Legendary music producer Daniel Lanois credits his musical beginnings on the penny whistle at age nine as a major influence on his melody-first approach to production.

Saxophonist LeRoi Moore, founding member of the American jam band Dave Matthews Band, plays the tin whistle in a few of the band's songs.

Bob Hallett of the Canadian folk rock group Great Big Sea is also a renowned performer of the tin whistle, playing it in arrangements of both traditional and original material.

Icelandic post rock band Sigur Rós concludes their song "Hafsól" with a tin whistle solo.

Barry Privett of the American Celtic rock band Carbon Leaf performs several songs using the tin whistle.

Lambchop uses the tin whistle in the song "The Scary Caroler".

The Unicorns use the tin whistle in the song "Sea Ghost".

The Paul Simon song "You Can Call Me Al" features a penny whistle solo, played by jazz musician Morris Goldberg.

Ian Anderson of Jethro Tull plays a tin whistle on "The Whistler" from the Songs from the Wood album (1977).

Mike Oldfield plays the tin whistle in the first part of "Tubular Bells" (1973).

Rusted Root features the tin whistle, played by band member John Buynak, in its 1994 cult classic hit "Send Me On My Way".

- In jazz
Steve Buckley, a British jazz musician is renowned for using the penny whistle as a serious instrument. His whistle playing can be heard on recordings with Loose Tubes, Django Bates and his album with Chris Batchelor Life As We Know It.

Les Lieber is a celebrated American Jazz Tin whistle player. Lieber has played with Paul Whiteman's Band and also with the Benny Goodman Sextet. Lieber made a record with Django Reinhardt in the AFN Studios in Paris in the post Second World War era and started an event called "Jazz at Noon" every Friday in a New York City restaurant playing with a nucleus of advertising men, doctors, lawyers, and business executives who had been or could have been jazz musicians.

Howard Johnson has also been known to play this instrument. Multi-instrumentalist Howard Levy introduces the tune True North with a jazz and very traditionally Celtic-inspired whistle piece on Bela Fleck and the Flecktones' UFO TOFU.

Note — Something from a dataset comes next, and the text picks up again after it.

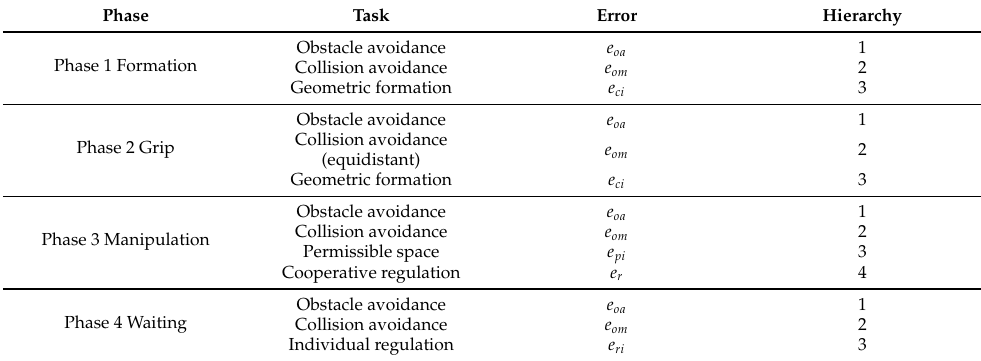
Table 2. Tasks to accomplish in each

Musician and producer Tyler Duncan (Millish, the olllam, Daren Criss, Vulfpeck, Ella Riot, Lake Street Dive) is known for his incorporation of jazz into traditional Celtic melodies on tin whistle. He was the first Low Whistle player to be accepted into the jazz studies major at the University of Michigan. He plays a custom made chromatic low whistle designed for Jazz. Duncan's modern big band arrangement of The May Morning Dew was featured on NPR's Jazz Set and showcases him on tin whistle as lead instrumentalist.

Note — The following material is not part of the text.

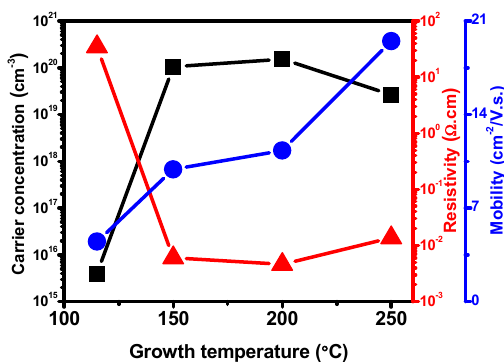
Figure 7. The variations in carrier concentration ( ■ ), resistivity ( ▲ ), and Hall mobility ( ● ) of the In 2 O 3 films deposited on a glass substrate as a function of the growth temperatures (115 °C, 150 °C, 200 °C, and 250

- In film and video game music
Howard Shore called for a tin whistle in D for a passage in his "Concerning Hobbits" from The Lord of the Rings film trilogy. The tin whistle symbolizes the Shire, together with other instruments such as the guitar, the double bass, and the bodhrán. The tin whistle also plays a passage in the main theme in the same trilogy.

The tin whistle is featured prominently in the song "My Heart Will Go On" by Celine Dion in the movie Titanic. The song's introduction consists of a tin whistle solo which has become iconic.

The tin whistle also features prominently in the soundtrack of the film How to Train Your Dragon, and is connected to the main character, Hiccup.

The tin whistle is heard at the start of the 1984 short film The Adventures of Andre and Wally B

The tin whistle is featured in the winning song of the 2013 Eurovision Song Contest "Only Teardrops" by Emmelie de Forest.

The tin whistle is featured in Mario Kart 8s track Wild Woods of the DLC Pack, Animal Crossing × Mario Kart 8.